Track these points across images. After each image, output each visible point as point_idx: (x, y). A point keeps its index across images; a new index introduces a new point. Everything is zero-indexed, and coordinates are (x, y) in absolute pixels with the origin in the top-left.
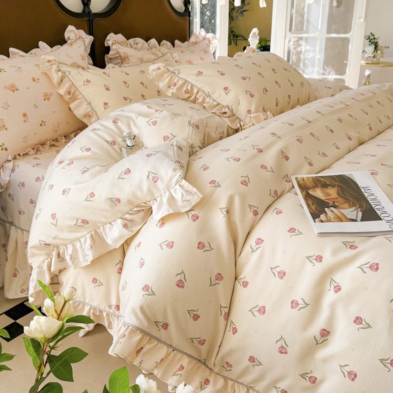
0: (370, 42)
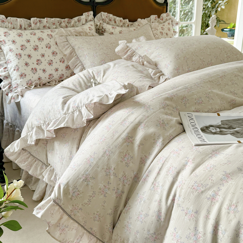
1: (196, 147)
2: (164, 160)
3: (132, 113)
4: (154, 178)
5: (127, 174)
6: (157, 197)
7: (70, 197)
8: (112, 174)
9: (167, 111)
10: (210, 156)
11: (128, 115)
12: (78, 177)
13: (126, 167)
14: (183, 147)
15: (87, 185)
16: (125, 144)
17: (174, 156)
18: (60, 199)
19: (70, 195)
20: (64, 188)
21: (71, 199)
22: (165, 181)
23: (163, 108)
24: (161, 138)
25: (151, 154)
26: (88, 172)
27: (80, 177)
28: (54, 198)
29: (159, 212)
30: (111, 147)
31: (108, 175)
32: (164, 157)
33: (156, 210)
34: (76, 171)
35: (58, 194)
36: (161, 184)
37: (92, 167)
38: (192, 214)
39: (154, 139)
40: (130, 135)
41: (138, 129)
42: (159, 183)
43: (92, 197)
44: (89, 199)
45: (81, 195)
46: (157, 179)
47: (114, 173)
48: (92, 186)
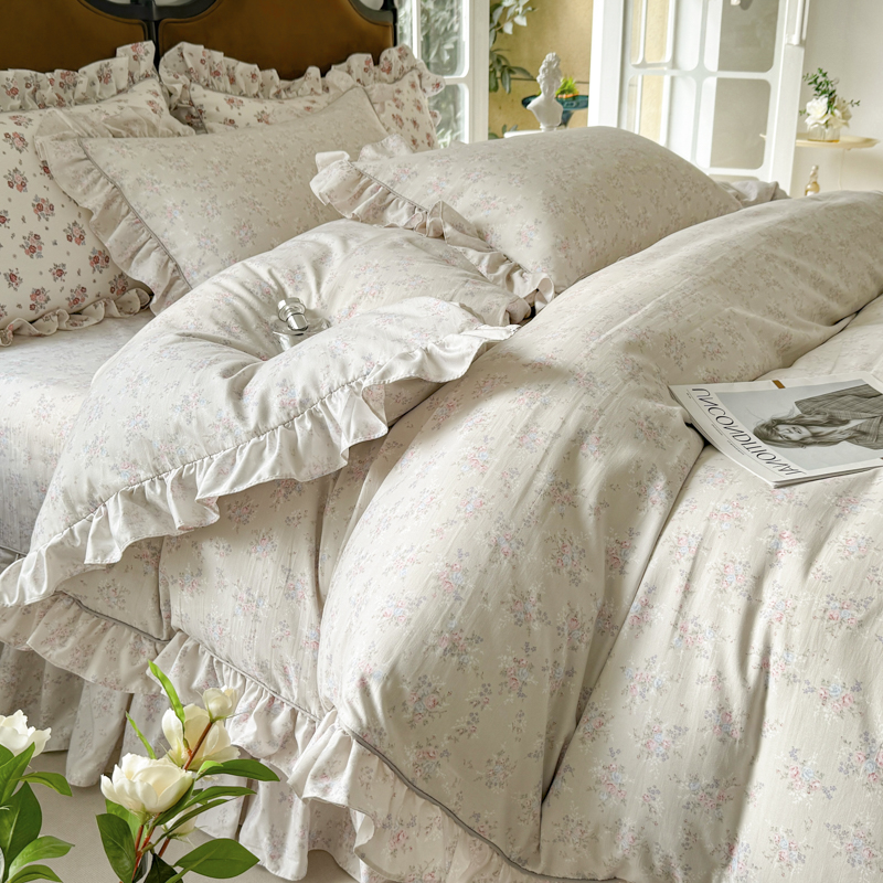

**YOUR TASK**
Reproduce every line of the records above character for character, leaving out the pictures.

**SOLUTION TO THIS EXERCISE**
Track these points across images. After each image, output each visible point as point_idx: (x, y). A point keeps its index across images; a new index introduces a new point. Everything is zero-indexed, and coordinates are (x, y) in absolute pixels with the origin in the top-left.
0: (370, 42)
1: (196, 147)
2: (164, 160)
3: (132, 113)
4: (154, 178)
5: (127, 174)
6: (157, 197)
7: (70, 197)
8: (112, 174)
9: (167, 111)
10: (210, 156)
11: (128, 115)
12: (78, 177)
13: (126, 167)
14: (183, 147)
15: (87, 185)
16: (125, 144)
17: (174, 156)
18: (60, 199)
19: (70, 195)
20: (64, 188)
21: (71, 199)
22: (165, 181)
23: (163, 108)
24: (161, 138)
25: (151, 154)
26: (88, 172)
27: (80, 177)
28: (54, 198)
29: (159, 212)
30: (111, 147)
31: (108, 175)
32: (164, 157)
33: (156, 210)
34: (76, 171)
35: (58, 194)
36: (161, 184)
37: (92, 167)
38: (192, 214)
39: (154, 139)
40: (130, 135)
41: (138, 129)
42: (159, 183)
43: (92, 197)
44: (89, 199)
45: (81, 195)
46: (157, 179)
47: (114, 173)
48: (92, 186)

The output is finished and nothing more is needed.